In a continuing effort to raise the minimum wage in Massachusetts, U.S. Sen. Elizabeth Warren and Sen. Majority Whip Richard Durbin met with Boston workers and business owners in a roundtable conference on Monday.

Raising the minimum wage has been an issue circulating the U.S. government for a while now, yet the Massachusetts minimum wage has not been raised in five years. This conference involved advocating for raising not only the Massachusetts minimum wage, but the federal minimum wage as well.

Warren and Durbin both sponsored the Minimum Wage Fairness Act, which works to raise the federal minimum wage from its current $7.25 to $10.10 over the course of two years.

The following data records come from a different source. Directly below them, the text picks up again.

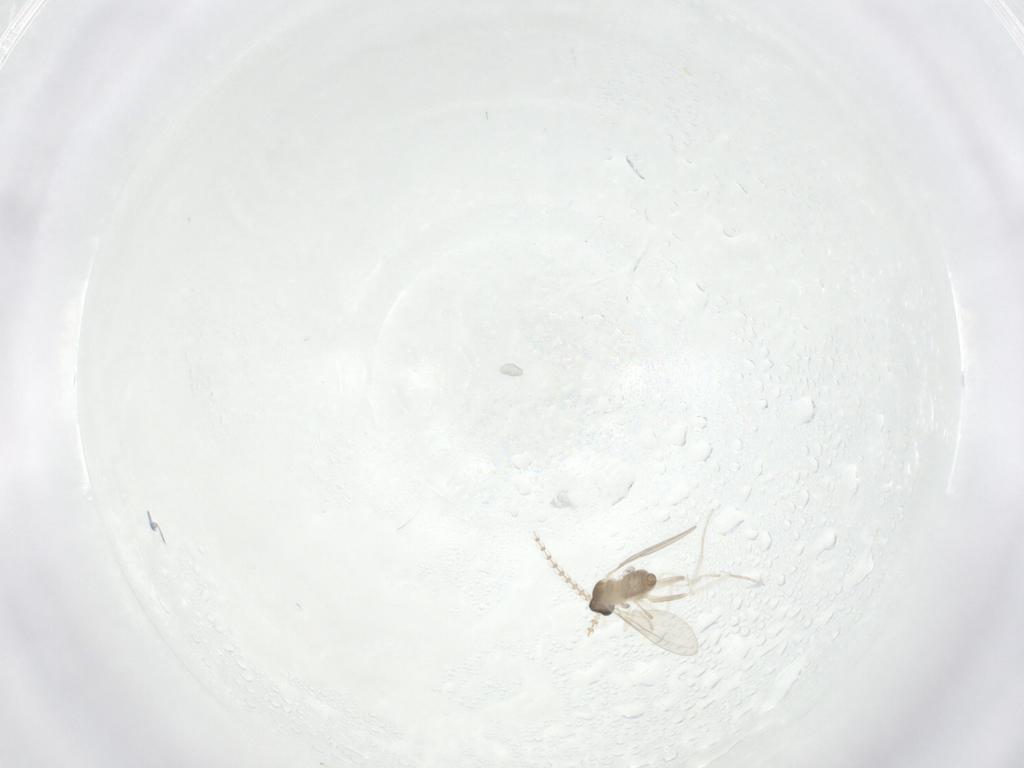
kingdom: Animalia
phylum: Arthropoda
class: Insecta
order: Diptera
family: Cecidomyiidae
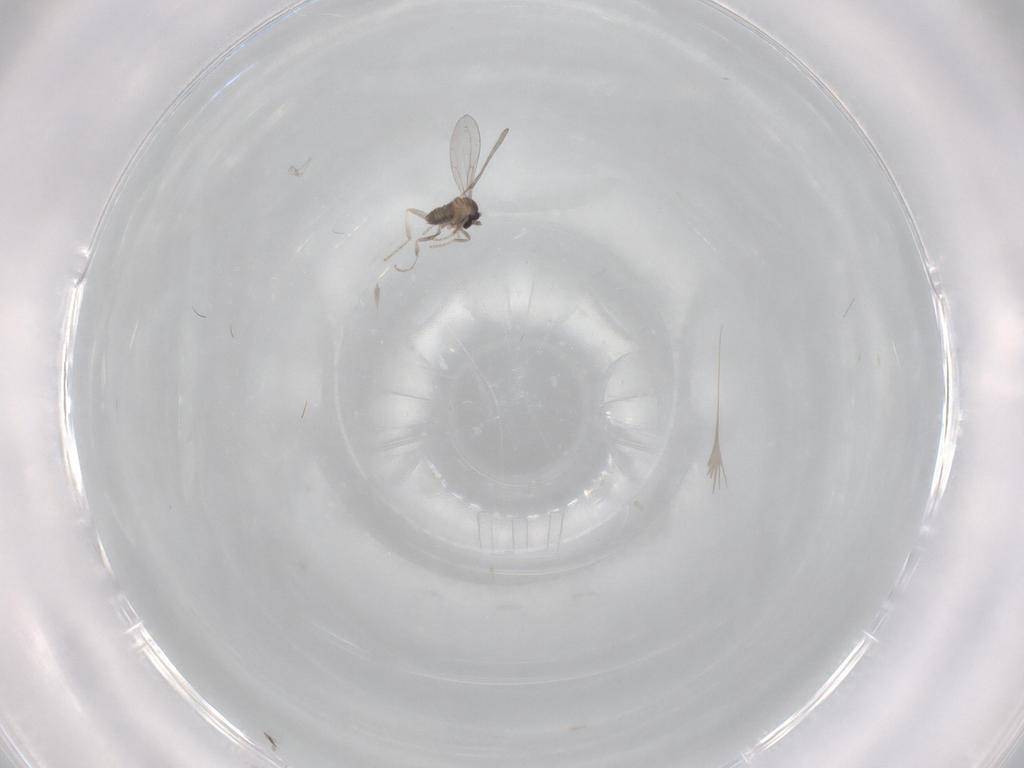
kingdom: Animalia
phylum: Arthropoda
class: Insecta
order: Diptera
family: Cecidomyiidae
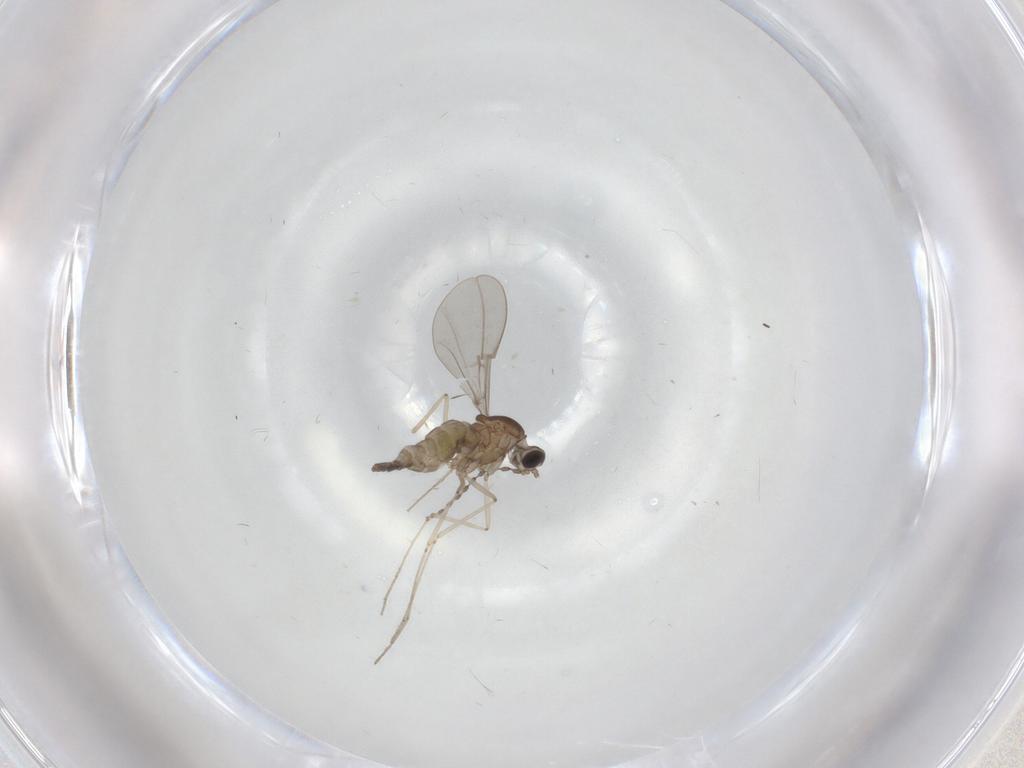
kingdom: Animalia
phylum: Arthropoda
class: Insecta
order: Diptera
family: Cecidomyiidae
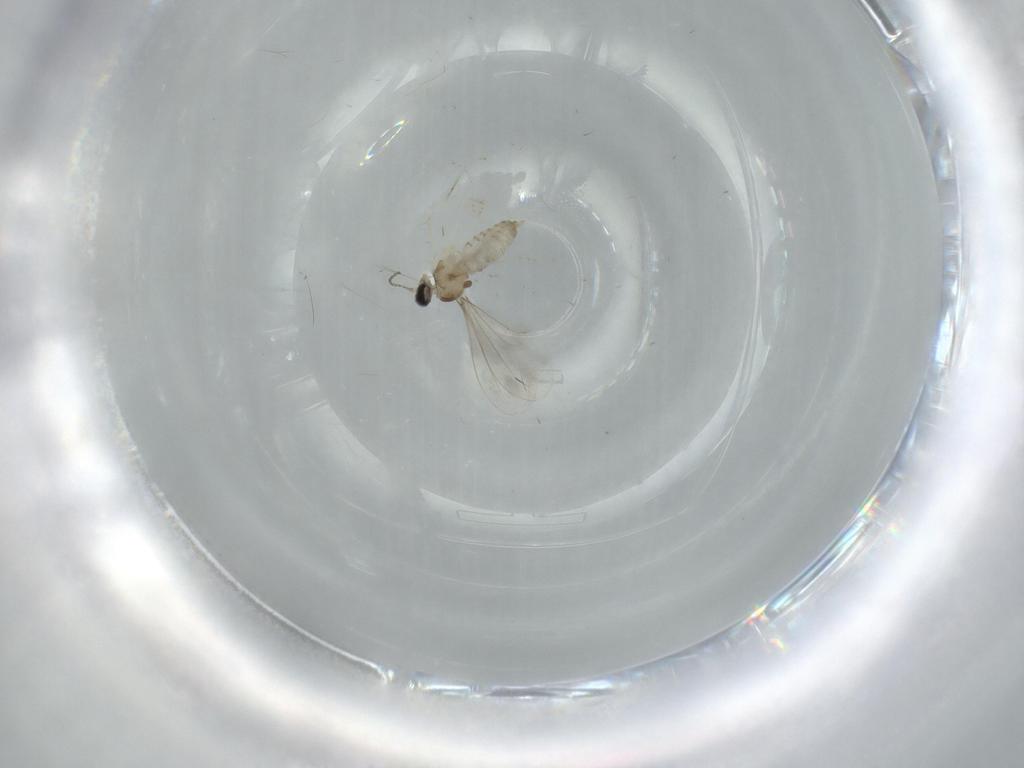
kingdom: Animalia
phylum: Arthropoda
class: Insecta
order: Diptera
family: Cecidomyiidae
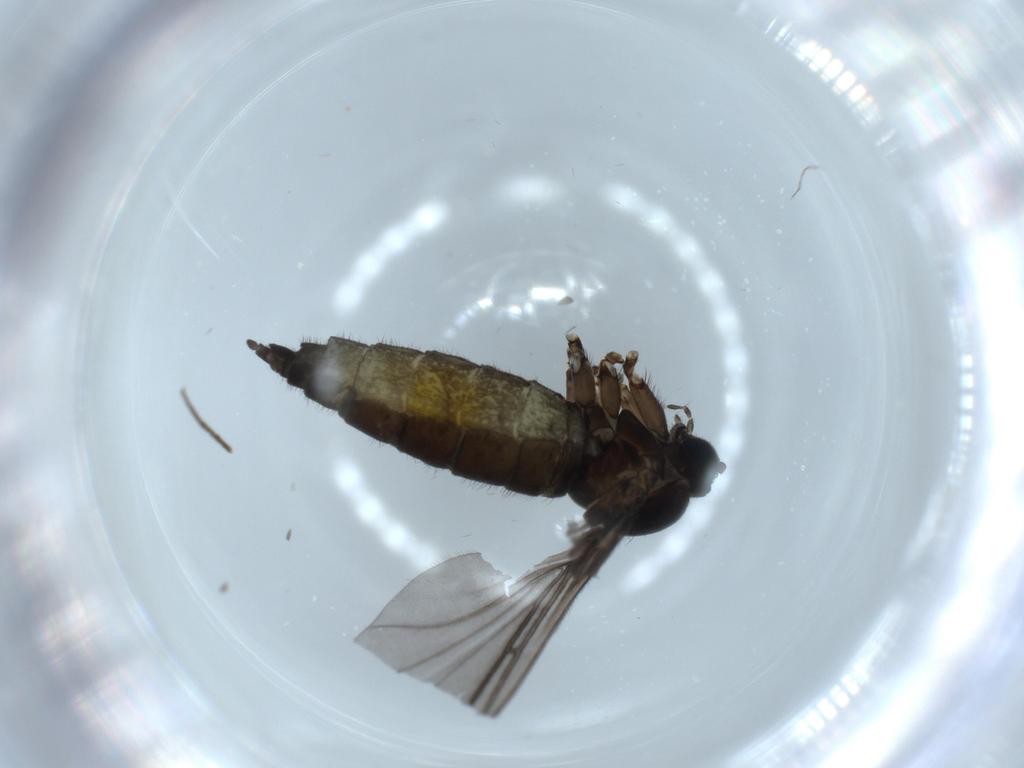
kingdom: Animalia
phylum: Arthropoda
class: Insecta
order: Diptera
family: Sciaridae
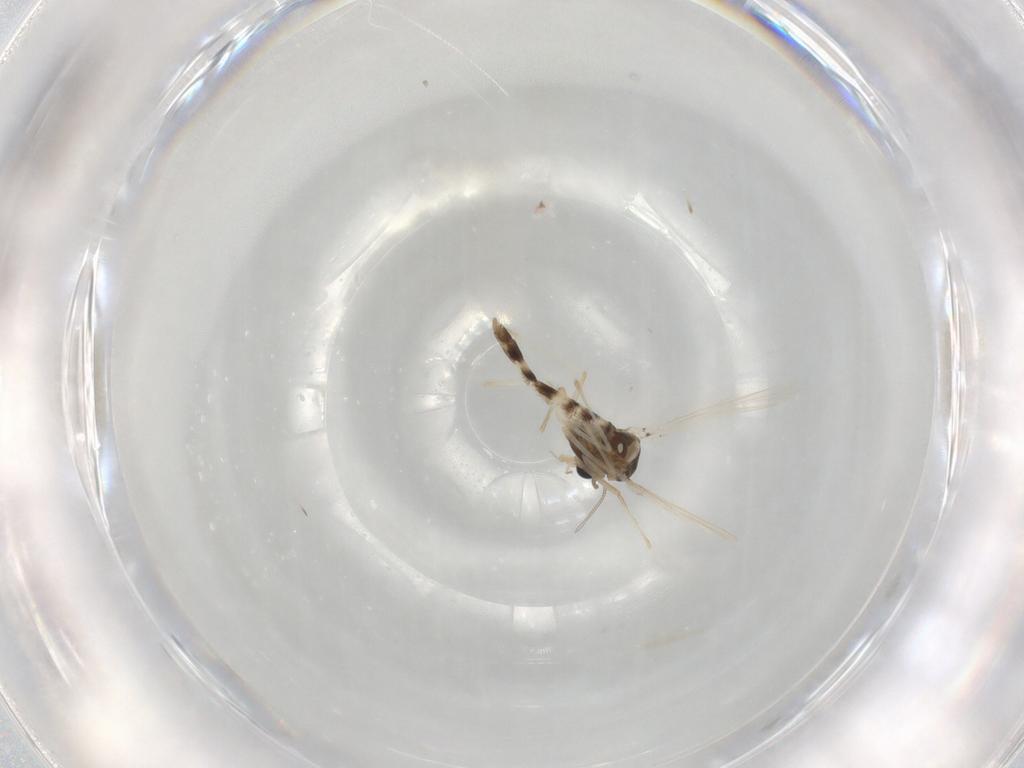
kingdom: Animalia
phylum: Arthropoda
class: Insecta
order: Diptera
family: Chironomidae
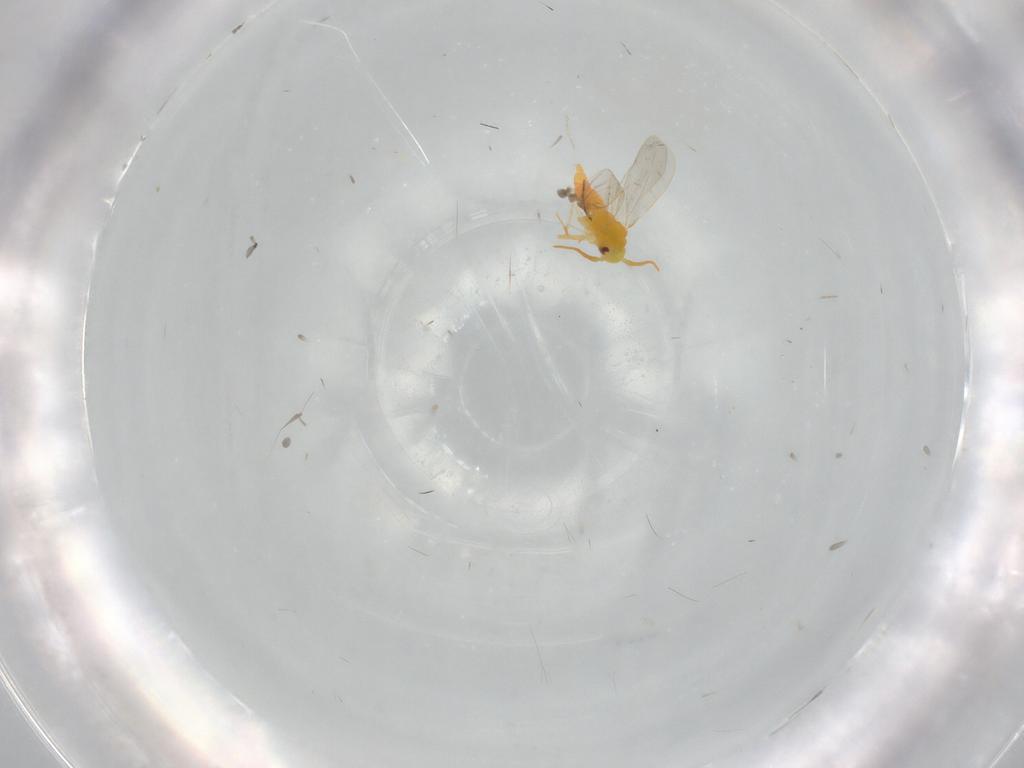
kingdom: Animalia
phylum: Arthropoda
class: Insecta
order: Hemiptera
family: Aleyrodidae
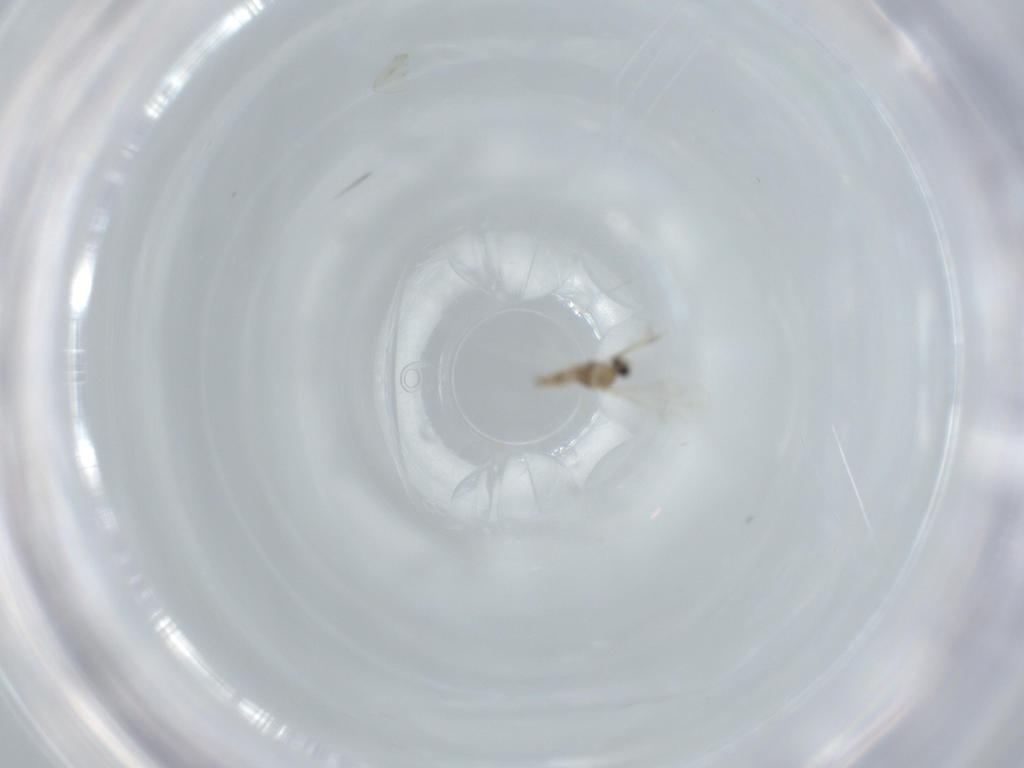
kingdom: Animalia
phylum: Arthropoda
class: Insecta
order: Diptera
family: Cecidomyiidae
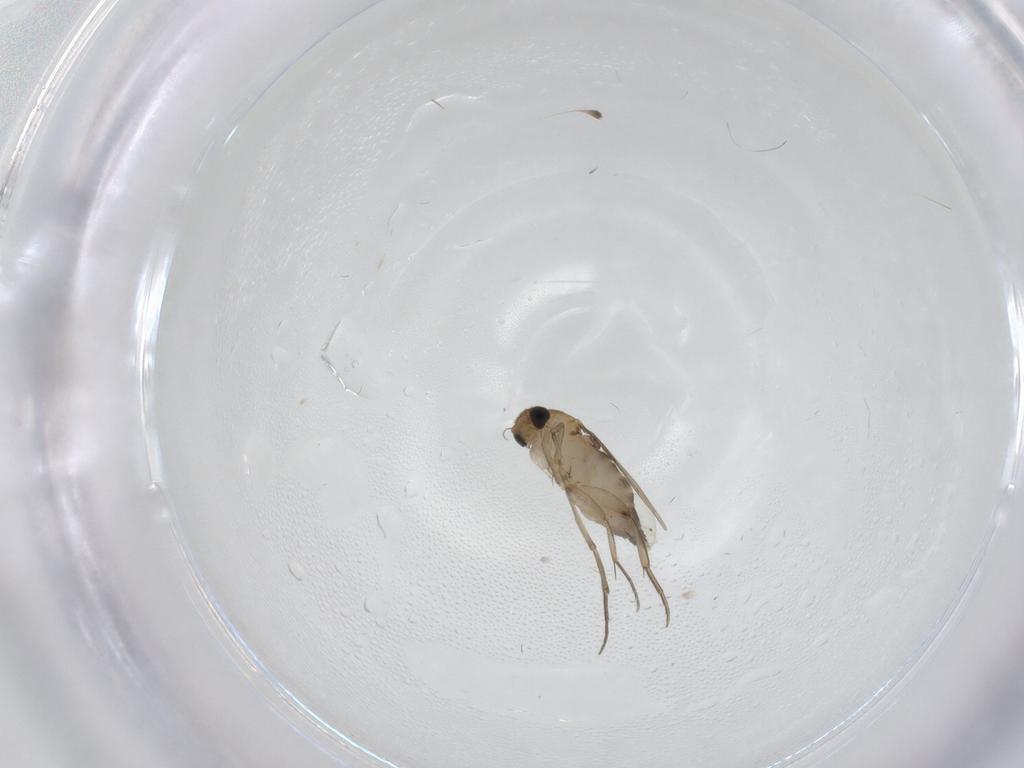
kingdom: Animalia
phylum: Arthropoda
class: Insecta
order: Diptera
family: Phoridae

“Raising the minimum wage is the first step to rebuild and strengthen America’s middle class,” Warren said in a Monday release. “Congress has not given workers a raise since George W. Bush was president, and the federal hourly minimum wage for tipped workers has been frozen in place at $2.13 since George H.W. Bush was in the White House. It’s time to raise the minimum wage because full-time work should not mean full-time poverty.”

Supporters of the movement argue that full-time workers should not still be struggling to pay rent and put food on the table.

“Imagine being a single parent working 40 hours a week to care for your two small children. If you’re working for the current minimum wage, you’re living in poverty,” said Durbin in the release. “Raising the minimum wage will lift millions out of poverty and strengthen the middle class in America.”

The conference’s purpose was to get local workers and businesses to plead their cases for why raising the minimum wage is so vital in hopes of proving that a low minimum wage is hurting hard workers who are contributing to society.

Lew Finfer, co-chair of Raise Up Massachussetts, a coalition that has a ballot initiative dedicated to raising the state minimum wage to $10.50 by 2016 and tying the minimum wage to the rising cost of living, also attended the meeting.

“With over half a million people in Massachusetts and 30 million across America, earning less than $10.50 an hour, we have to stand up together for the dignity and respect owed to low wage workers,” he said in the release. “Our American values say if you work hard, you should not make wages that leave you in poverty and we together are determined to change that.”

Some residents said there would not actually be a qualitative difference because companies will take steps to counteract the higher wages.

“Corporate capitalists may hire less, or give workers less hours or raise prices to make up the difference,” said George Williams, 72, of Roxbury. “They’re going to make sure that they end up on the top one way or another. Profit margins will probably be the same or greater. It’s just another excuse to hire less.”

Ahmi Goldberg, 20, of Boston, said he struggles with a job that does not pay enough, even though it pays higher than the minimum wage.

“It’s definitely important to raise the minimum wage,” he said. “Even as a student where my tuition covers some food and housing, I find that it’s sometimes hard to get by.”

Sheldon Young, 84, of Kenmore, said workers on minimum wage are merely surviving, and that should not be the case for people working hard.

“Wages are way too low, people can’t live on it,” he said. “People are surviving, but the minimum wage needs to be raised so they can have a greater quality of life.”